▸ Extracted data:
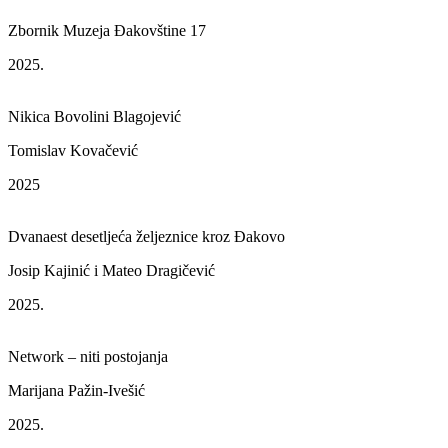
Zbornik Muzeja Đakovštine 17
2025.
Nikica Bovolini Blagojević
Tomislav Kovačević
2025
Dvanaest desetljeća željeznice kroz Đakovo
Josip Kajinić i Mateo Dragičević
2025.
Network – niti postojanja
Marijana Pažin-Ivešić
2025.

▸ Aim of the exercise: From the line holding "Network – niti postojanja" to the end of the listing, copy every line exactly, both ends included, and add nothing.

▸ Answer:
Network – niti postojanja
Marijana Pažin-Ivešić
2025.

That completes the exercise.